La lecture de la loi de 1955 par le juge administratif, « de par leur lettre même », est l’une de ces froideurs qui alimente et alimentera les paroles sur l’inhumanité du droit. Les articles 5 et 6 donnent en effet des pouvoirs spécifiques au préfet et au ministre de l’intérieur, sans condition apparente. Le juridisme a quelque chose d’imparable qui en montre précisément les limites. Mais l’homme, et souvent le juge, ont presque toujours eu la bonne idée de ne pas réduire le droit aux mots qu’il utilise. A lire la décision et à la prendre précisément à la lettre, ce sont 5 petits mots qui font disparaître les principes sur lesquels l’édifice du contrôle du juge sur les pouvoirs de police (administrative) reposaient jusqu’ici. Une disparition donc, par la lettre.
Lorsqu’il y a plus de vingt ans, je soumettais quelques pages de La disparition de Georges Perec à des amis, ceux-ci ne voyaient en général pas du tout ce qu’il y avait à voir, c’est-à-dire que tout y était écrit sans que soit jamais utilisée la lettre la plus importante de la langue française : le e. S’il n’y a pas d’accord général des juristes sur le sens des décisions du Conseil d’Etat rendues le 11 décembre, il n’est pas certain que ce soit toujours pour les mêmes raisons : j’ai bien crainte que la disparition, formelle et donc réelle, des principes que j’invoque ici ne soit pas plus aperçue que celle du e. De quoi les juristes entendent-ils s’accommoder en feignant de ne pas voir la disparition du e… , d’eux-mêmes, « de par leur lettre même »?
L.F. 10 janvier 2015
[1] Cette recherche a été effectuée dans les bases de données qui existent actuellement en droit français et accessibles à tous, qui fait remonter la recherche au tout début des années 1960, à la fois pour la Cour de cassation et pour le Conseil d‘Etat. Je ne saurais donc dire si l’expression « de par leur lettre même » ou, « il résulte de la lettre même » avait déjà été utilisée avant comme énoncé d’une méthode d’interprétation. La remontée jusqu’au début des années 1960 m’a paru ici suffisante pour en tirer les conclusions que j’avance.
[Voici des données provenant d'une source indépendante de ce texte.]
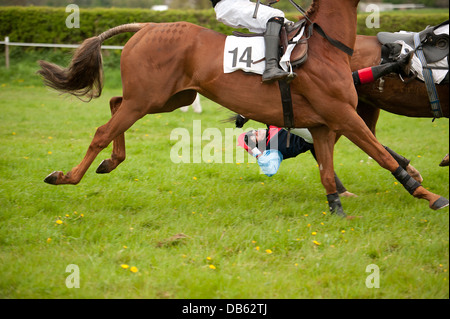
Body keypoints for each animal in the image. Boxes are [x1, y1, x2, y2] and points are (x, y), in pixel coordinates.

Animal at [37, 0, 448, 216]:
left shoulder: (323, 124)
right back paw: (67, 176)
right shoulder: (344, 116)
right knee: (102, 130)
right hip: (149, 98)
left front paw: (336, 207)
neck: (326, 48)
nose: (399, 53)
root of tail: (148, 25)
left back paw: (111, 160)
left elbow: (328, 172)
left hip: (167, 98)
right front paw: (428, 195)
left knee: (114, 103)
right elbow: (383, 156)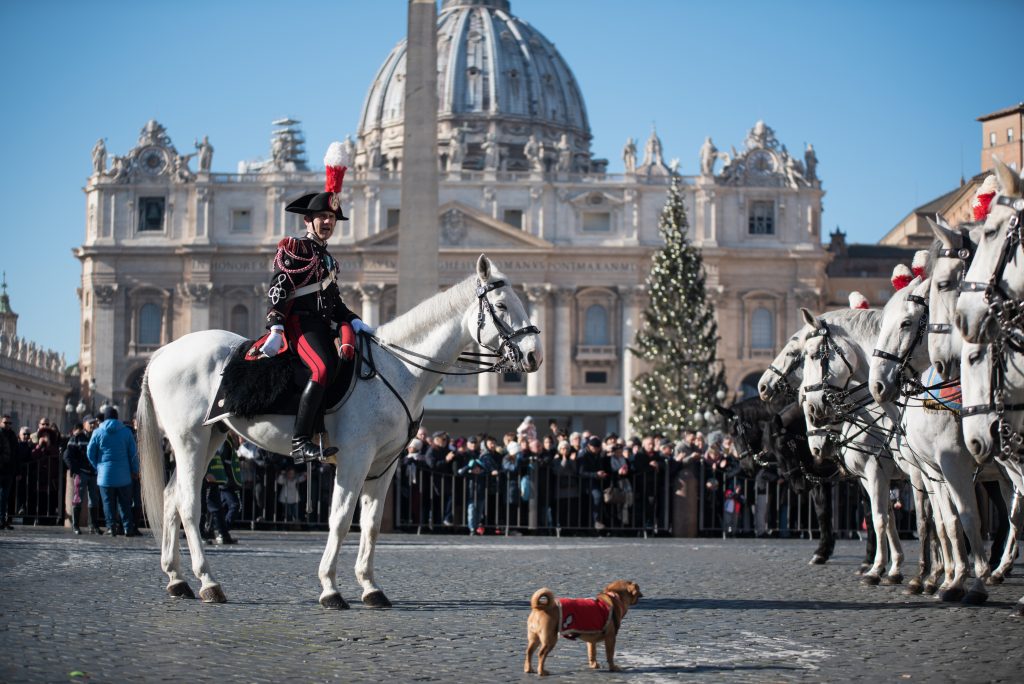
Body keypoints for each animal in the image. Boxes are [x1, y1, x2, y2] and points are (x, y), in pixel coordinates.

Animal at [140, 254, 548, 602]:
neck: (399, 366)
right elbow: (339, 519)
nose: (534, 356)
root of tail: (161, 353)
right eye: (501, 306)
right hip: (189, 438)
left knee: (171, 497)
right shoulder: (355, 457)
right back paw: (208, 582)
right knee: (189, 504)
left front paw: (370, 587)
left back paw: (177, 579)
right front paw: (330, 588)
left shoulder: (385, 464)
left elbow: (371, 524)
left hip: (211, 435)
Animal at [716, 395, 876, 565]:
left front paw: (870, 556)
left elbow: (869, 512)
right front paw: (822, 552)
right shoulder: (817, 478)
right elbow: (822, 511)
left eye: (734, 433)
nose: (746, 467)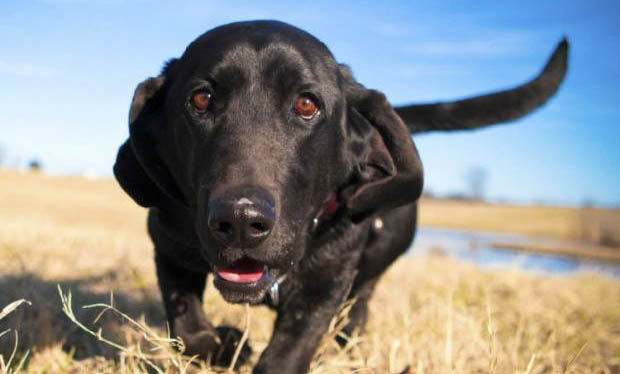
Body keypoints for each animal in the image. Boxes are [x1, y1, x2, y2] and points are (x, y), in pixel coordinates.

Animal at [114, 21, 568, 374]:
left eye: (306, 104)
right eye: (201, 98)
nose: (240, 220)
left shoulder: (326, 286)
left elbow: (286, 354)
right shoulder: (170, 248)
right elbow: (187, 326)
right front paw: (225, 343)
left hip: (367, 277)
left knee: (356, 315)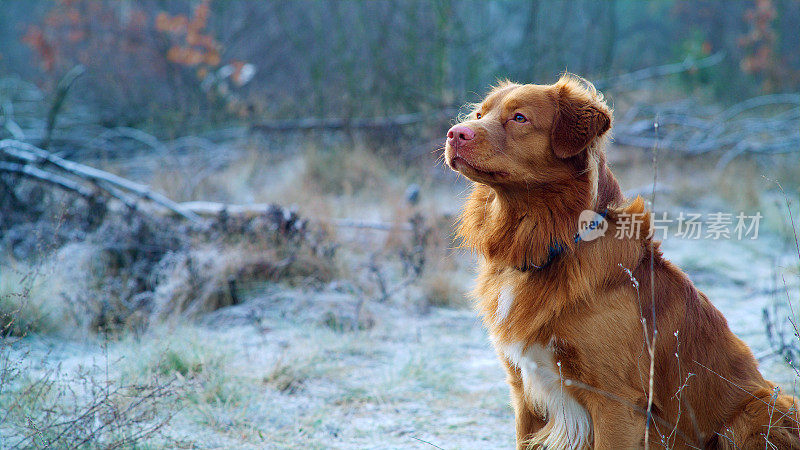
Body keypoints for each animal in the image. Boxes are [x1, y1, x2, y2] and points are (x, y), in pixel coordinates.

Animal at [444, 75, 800, 448]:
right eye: (480, 114)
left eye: (519, 118)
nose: (454, 134)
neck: (549, 244)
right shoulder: (525, 392)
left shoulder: (615, 401)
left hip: (757, 412)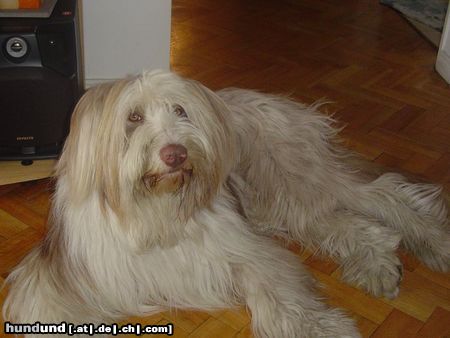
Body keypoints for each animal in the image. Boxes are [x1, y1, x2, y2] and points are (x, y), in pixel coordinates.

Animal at [3, 70, 450, 336]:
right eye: (133, 118)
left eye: (180, 110)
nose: (176, 154)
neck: (156, 210)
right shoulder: (61, 278)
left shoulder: (241, 247)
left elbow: (277, 291)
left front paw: (319, 328)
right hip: (282, 199)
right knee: (348, 224)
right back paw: (378, 264)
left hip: (290, 177)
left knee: (384, 193)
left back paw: (434, 241)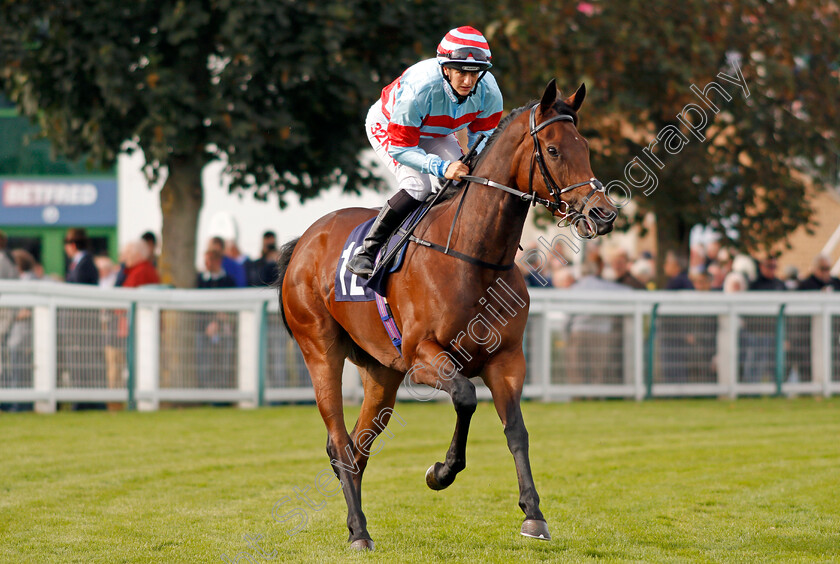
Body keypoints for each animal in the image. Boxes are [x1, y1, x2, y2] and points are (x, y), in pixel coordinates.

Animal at [278, 77, 612, 548]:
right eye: (553, 150)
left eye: (584, 146)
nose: (603, 214)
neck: (473, 256)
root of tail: (303, 242)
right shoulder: (423, 357)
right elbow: (466, 397)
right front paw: (441, 472)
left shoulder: (507, 360)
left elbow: (517, 431)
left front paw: (534, 515)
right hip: (321, 351)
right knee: (340, 442)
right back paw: (359, 531)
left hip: (381, 371)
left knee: (359, 446)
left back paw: (357, 526)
[2] Voy. CE 30 septembre 2015, req. n° 373355, inédit au Recueil Lebon ; CE 29 avril 2015, req. n° 366609, inédit au Recueil Lebon ; CE 27 février 2015, req. n° 365028, inédit au Recueil Lebon ; CE 16 juillet 2014, req. n° 365664, Tables du Recueil Lebon, p.XXX ; CE 21 décembre 2012, req. n° 353856, Recueil Lebon p. XXX ; CE 16 avril 2012, req. n° 329298, inédit au Recueil Lebon ; CE 28 juillet 2011, req. n° 326016, inédit au Recueil Lebon ; CE 28 juillet 2011, req. n° 326444, inédit au Recueil Lebon ; CE 28 juillet 2011, req. n° 326445, inédit au Recueil Lebon ; CE 28 juillet 2011, req. n° 327796, inédit au Recueil Lebon ; CE 28 juillet 2011, req. n° 327797, inédit au Recueil Lebon. Tous ces arrêts sont disponibles à partir de la base Ariane disponible sur le site du Conseil d‘Etat.
[3] Voyez sur ce point le très bon commentaire fait par un magistrat administratif anonyme sur Le blog Droit administratif publié le 5 janvier, dont je reproduits ici l’extrait pertinent : « Il s’agit à l’évidence du point où l’argumentation, au-delà de la simple exégèse des termes de l’article 1er de la loi du 3 avril 1955 et de ceux, plus larges, de l’article 6, est la moins satisfaisante. Alors même que le rapporteur public notait que l’exposé des motifs de la loi du 20 novembre 1955 indiquait que la révision de l’article 6 de la loi du 3 avril 1955 permettrait de s’assurer de la personne d’individus soupçonnés de sympathies avec le mouvement terroriste, le Conseil d’Etat valide cependant l’usage extensif de l’assignation à résidence pour prévenir toute menace sérieuse à l’ordre public ».